Можно привести много примеров, связанных с явной и очевидной помощью «Восточно-Сибирской правды». В 2004 году на полосах «Восточки» прошла дискуссия насчёт строительства линии электропередач через пролив на остров Ольхон – есть основания утверждать, что газета и здесь причастна к выбору явно предпочтительного, обоснованного с участием автора ещё в 1995 году подводного варианта, который проектировщики считали нереализуемым и вообще неправильным и неверным. В победных реляциях о приходе летом 2005 года электричества на «тёмный остров» под водой фигурировали лишь власть предержащие и строители, а про многолетнюю борьбу за принятие реализованного варианта, где вместе с учёными-энергетиками участвовали журналисты «Восточки», – об этом не вспомнили. Что ж, мы «бой ведём не ради славы».
Цензура
Ветераны от журналистики любят хором и соло сетовать на доперестроечную цензуру, выставляя себе страстотерпцами, приводя леденящие душу примеры репрессий. Может быть, может быть… Но были и те, кто не боялся рисковать, несмотря ни на что. Вдохновлённый их примером, я тоже пытался «дуть против ветра». Как известно, без риска, без трудностей жизнь скучна.
Вот история двух моих «поперечных» публикаций в «Восточке».
Первая – «Хозрасчёт – в институт» – вышла в январском номере 1966 года. С приятелем, тоже младшим научным сотрудником, мы крамольно, но обоснованно, с примерами и цитатами высказались за введение существенного материального стимулирования научно-прикладных реализованных исследований. Хоздоговорные работы в АН СССР тогда не поощрялись, лишь регламентировалась верхняя планка – она была ничтожно низкой – зарабатывания внебюджетных средств, частью которых институт мог распоряжаться, в том числе поощряя исполнителей. Вручая материал Идее Алексеевне Дубовцевой, которая ведала самым универсальным отделом «школ, вузов, культуры, искусства и науки», я честно предупредил её о еретичности наших позиций, их кардинальном несовпадении с тогдашней академической доктриной вообще и мнением директора СЭИ академика Мелентьева – в частности. Дубовцева материал посмотрела, потом запросила мнение учёного секретаря института и довела его ответ до меня: материал с руководством не согласован – раз, идею авторов дирекция не поддерживает – два. Идея Алексеевна спросила: «Ну, будем печатать или нет? Можете смягчить что-то»… Я ответил: «Печатайте, как есть!» И напечатали. Не только без купюр и указаний на дискуссионность статьи, но под убойной рубрикой «Решения Сентябрьского пленума ЦК КПСС – в жизнь». Самое парадоксальное – статья была положительно оценена в институте, более того, вошла в идеологический актив СЭИ.

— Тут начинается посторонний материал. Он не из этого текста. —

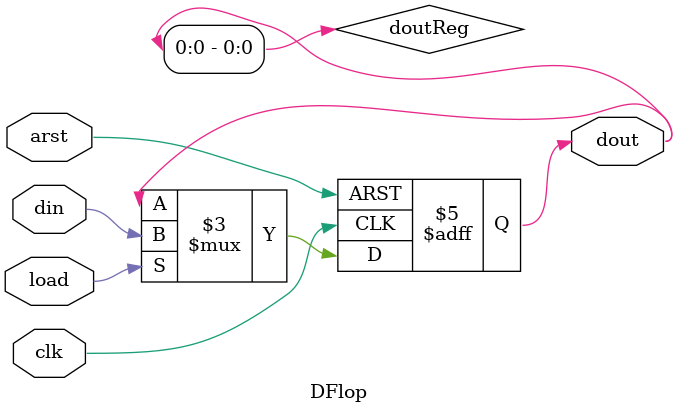
<source format=v>
/*--  *******************************************************
--  Computer Architecture Course, Laboratory Sources 
--  Amirkabir University of Technology (Tehran Polytechnic)
--  Department of Computer Engineering (CE-AUT)
--  https://ce[dot]aut[dot]ac[dot]ir
--  *******************************************************
--  All Rights reserved (C) 2019-2020
--  *******************************************************
--  Student ID  : 
--  Student Name: 
--  Student Mail: 
--  *******************************************************
--  Additional Comments:
--
--*/

/*-----------------------------------------------------------
---  Module Name: Light Dance
---  Description: Module5:
-----------------------------------------------------------*/
`timescale 1 ns/1 ns

module DFlop (
	input  arst  , // async reset
	input  clk   , // clock posedge
	input  din   , // data  in
	input  load  , // data  load 
	output dout    // data  out
);

	reg[34:0] doutReg;
	assign dout = doutReg;
	
	always@(posedge clk or posedge arst)
     begin
	
			if(arst)  dout = 1'b0;
				
				
			else
	   
		
					if(load)  dout = din;
			
					
		end
	
	




endmodule

</source>
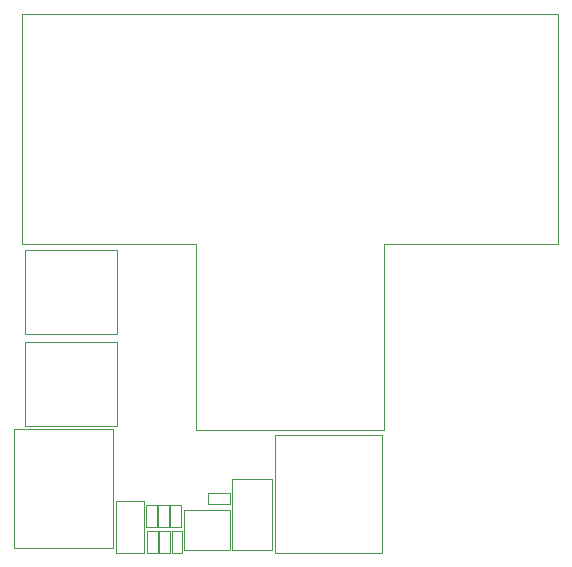
<source format=gbr>
%TF.GenerationSoftware,KiCad,Pcbnew,8.99.0-3218-gdd8f7901b1*%
%TF.CreationDate,2025-01-23T14:21:22-05:00*%
%TF.ProjectId,hack_matrix,6861636b-5f6d-4617-9472-69782e6b6963,rev?*%
%TF.SameCoordinates,Original*%
%TF.FileFunction,Other,User*%
%FSLAX46Y46*%
G04 Gerber Fmt 4.6, Leading zero omitted, Abs format (unit mm)*
G04 Created by KiCad (PCBNEW 8.99.0-3218-gdd8f7901b1) date 2025-01-23 14:21:22*
%MOMM*%
%LPD*%
G01*
G04 APERTURE LIST*
%ADD10C,0.050000*%
%ADD11C,0.100000*%
G04 APERTURE END LIST*
D10*
%TO.C,U6*%
X166849154Y-47446561D02*
X212249154Y-47446561D01*
X166849154Y-66946561D02*
X166849154Y-47446561D01*
X181599154Y-66946561D02*
X166849154Y-66946561D01*
X181599154Y-82696561D02*
X181599154Y-66946561D01*
X197499154Y-66946561D02*
X197499154Y-82696561D01*
X197499154Y-66946561D02*
X212249154Y-66946561D01*
X197499154Y-82696561D02*
X181599154Y-82696561D01*
X212249154Y-66946561D02*
X212249154Y-47446561D01*
%TO.C,U5*%
X167090000Y-67450000D02*
X167090000Y-74550000D01*
X167090000Y-67450000D02*
X174910000Y-67450000D01*
X167090000Y-74550000D02*
X174910000Y-74550000D01*
X174910000Y-67450000D02*
X174910000Y-74550000D01*
%TO.C,C5*%
X179363587Y-89081430D02*
X180283587Y-89081430D01*
X179363587Y-90901430D02*
X179363587Y-89081430D01*
X180283587Y-89081430D02*
X180283587Y-90901430D01*
X180283587Y-90901430D02*
X179363587Y-90901430D01*
%TO.C,J1*%
X166150000Y-82597570D02*
X166150000Y-92647570D01*
X166150000Y-92647570D02*
X174570000Y-92647570D01*
X174570000Y-82597570D02*
X166150000Y-82597570D01*
X174570000Y-92647570D02*
X174570000Y-82597570D01*
%TO.C,C10*%
X182590000Y-88040000D02*
X184410000Y-88040000D01*
X182590000Y-88960000D02*
X182590000Y-88040000D01*
X184410000Y-88040000D02*
X184410000Y-88960000D01*
X184410000Y-88960000D02*
X182590000Y-88960000D01*
%TO.C,U1*%
X167090000Y-75248396D02*
X167090000Y-82348396D01*
X167090000Y-75248396D02*
X174910000Y-75248396D01*
X167090000Y-82348396D02*
X174910000Y-82348396D01*
X174910000Y-75248396D02*
X174910000Y-82348396D01*
%TO.C,SW2*%
X184581235Y-86853738D02*
X184581235Y-92853738D01*
X184581235Y-92853738D02*
X187981235Y-92853738D01*
X187981235Y-86853738D02*
X184581235Y-86853738D01*
X187981235Y-92853738D02*
X187981235Y-86853738D01*
%TO.C,U3*%
X180580000Y-89465677D02*
X180580000Y-92865677D01*
X180580000Y-92865677D02*
X184420000Y-92865677D01*
X184420000Y-89465677D02*
X180580000Y-89465677D01*
X184420000Y-92865677D02*
X184420000Y-89465677D01*
%TO.C,D1*%
X174831590Y-93117116D02*
X174831590Y-88717116D01*
X177131590Y-88717116D02*
X174831590Y-88717116D01*
X177131590Y-88717116D02*
X177131590Y-93117116D01*
X177131590Y-93117116D02*
X174831590Y-93117116D01*
%TO.C,C3*%
X178455544Y-91279385D02*
X179375544Y-91279385D01*
X178455544Y-93099385D02*
X178455544Y-91279385D01*
X179375544Y-91279385D02*
X179375544Y-93099385D01*
X179375544Y-93099385D02*
X178455544Y-93099385D01*
%TO.C,J2*%
D11*
X188216183Y-93102955D02*
X197316183Y-93102955D01*
X197316183Y-83102955D01*
X188216183Y-83102955D01*
X188216183Y-93102955D01*
D10*
%TO.C,C6*%
X179498278Y-91278128D02*
X180418278Y-91278128D01*
X179498278Y-93098128D02*
X179498278Y-91278128D01*
X180418278Y-91278128D02*
X180418278Y-93098128D01*
X180418278Y-93098128D02*
X179498278Y-93098128D01*
%TO.C,R2*%
X177314613Y-89060000D02*
X178254613Y-89060000D01*
X177314613Y-90920000D02*
X177314613Y-89060000D01*
X178254613Y-89060000D02*
X178254613Y-90920000D01*
X178254613Y-90920000D02*
X177314613Y-90920000D01*
%TO.C,R1*%
X178314613Y-89060000D02*
X179254613Y-89060000D01*
X178314613Y-90920000D02*
X178314613Y-89060000D01*
X179254613Y-89060000D02*
X179254613Y-90920000D01*
X179254613Y-90920000D02*
X178314613Y-90920000D01*
%TO.C,C4*%
X177411743Y-91281559D02*
X178331743Y-91281559D01*
X177411743Y-93101559D02*
X177411743Y-91281559D01*
X178331743Y-91281559D02*
X178331743Y-93101559D01*
X178331743Y-93101559D02*
X177411743Y-93101559D01*
%TD*%
M02*

</source>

Второй пример связан с именем возглавлявшей отдел идеологии ВСП Валентины Юдиной. Именно она дала добро на публикацию моего фельетона про заорганизованность собраний, в центре которого красовался свеженький пример отчётно-перевыборной конференции районной организации общества «Знание», курировавшейся райкомом КПСС. На вопрос, как удалось протолкнуть критику партии в партийном органе, Валентина Юдина ответила, что весь секрет в том, что критика направлена в адрес райкома, а газета – орган обкома.

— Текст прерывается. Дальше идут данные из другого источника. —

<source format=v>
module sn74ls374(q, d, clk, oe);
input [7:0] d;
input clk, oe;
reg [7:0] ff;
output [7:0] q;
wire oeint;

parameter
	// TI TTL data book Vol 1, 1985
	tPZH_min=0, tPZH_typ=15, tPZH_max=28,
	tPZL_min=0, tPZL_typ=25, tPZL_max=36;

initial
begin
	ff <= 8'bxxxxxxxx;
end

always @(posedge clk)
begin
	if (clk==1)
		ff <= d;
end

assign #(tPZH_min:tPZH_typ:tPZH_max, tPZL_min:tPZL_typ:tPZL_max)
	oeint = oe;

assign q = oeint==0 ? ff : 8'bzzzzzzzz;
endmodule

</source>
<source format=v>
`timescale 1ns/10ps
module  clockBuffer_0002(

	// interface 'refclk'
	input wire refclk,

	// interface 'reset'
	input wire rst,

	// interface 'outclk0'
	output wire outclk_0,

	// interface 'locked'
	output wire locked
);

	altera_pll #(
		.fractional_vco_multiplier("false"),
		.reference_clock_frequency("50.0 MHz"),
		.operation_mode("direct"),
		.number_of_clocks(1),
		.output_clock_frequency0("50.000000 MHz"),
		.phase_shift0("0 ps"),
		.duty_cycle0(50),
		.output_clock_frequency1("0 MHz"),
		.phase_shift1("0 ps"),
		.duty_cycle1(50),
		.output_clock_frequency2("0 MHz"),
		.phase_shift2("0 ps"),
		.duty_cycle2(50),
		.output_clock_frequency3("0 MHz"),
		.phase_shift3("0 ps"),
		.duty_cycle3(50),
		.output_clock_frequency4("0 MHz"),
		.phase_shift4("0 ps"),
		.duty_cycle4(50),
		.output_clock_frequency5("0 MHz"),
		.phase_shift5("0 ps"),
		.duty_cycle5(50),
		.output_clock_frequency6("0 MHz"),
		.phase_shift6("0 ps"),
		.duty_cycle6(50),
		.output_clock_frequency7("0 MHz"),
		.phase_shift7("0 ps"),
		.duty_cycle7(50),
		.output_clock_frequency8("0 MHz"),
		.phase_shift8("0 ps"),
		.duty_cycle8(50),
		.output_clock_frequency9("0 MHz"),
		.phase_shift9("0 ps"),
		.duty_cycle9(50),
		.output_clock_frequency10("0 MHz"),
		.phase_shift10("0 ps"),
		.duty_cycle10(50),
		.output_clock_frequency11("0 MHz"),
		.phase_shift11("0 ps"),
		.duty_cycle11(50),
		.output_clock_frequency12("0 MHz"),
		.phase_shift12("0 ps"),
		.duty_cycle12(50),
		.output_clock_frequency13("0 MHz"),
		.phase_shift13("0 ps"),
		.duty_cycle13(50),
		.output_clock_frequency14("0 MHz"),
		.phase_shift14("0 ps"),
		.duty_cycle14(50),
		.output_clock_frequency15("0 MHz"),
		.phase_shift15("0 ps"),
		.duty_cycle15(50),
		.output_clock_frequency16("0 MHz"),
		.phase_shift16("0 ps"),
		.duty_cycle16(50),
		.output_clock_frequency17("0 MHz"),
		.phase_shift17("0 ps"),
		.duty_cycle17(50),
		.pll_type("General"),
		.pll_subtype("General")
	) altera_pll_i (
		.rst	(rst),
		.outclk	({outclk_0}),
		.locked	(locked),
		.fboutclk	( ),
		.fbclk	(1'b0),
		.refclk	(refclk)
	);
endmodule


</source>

Вот такие случаи – яркие, парадоксальные на первый взгляд, а на самом деле закономерные – помогали созидать свою жизнь, делать её лучше. А наша жизнь всегда находила своё отражение на полосах «Восточки». Она была нашим «зеркалом». И заслуга её в том, что никогда не была она зеркалом кривым. «Восточка» отражала всё яркое, смелое, доброе, что было в жизни разных поколений жителей области, и бережно несла эти добрые ростки своим читателям. Именно поэтому печататься на её страницах было и остаётся для меня честью и радостью.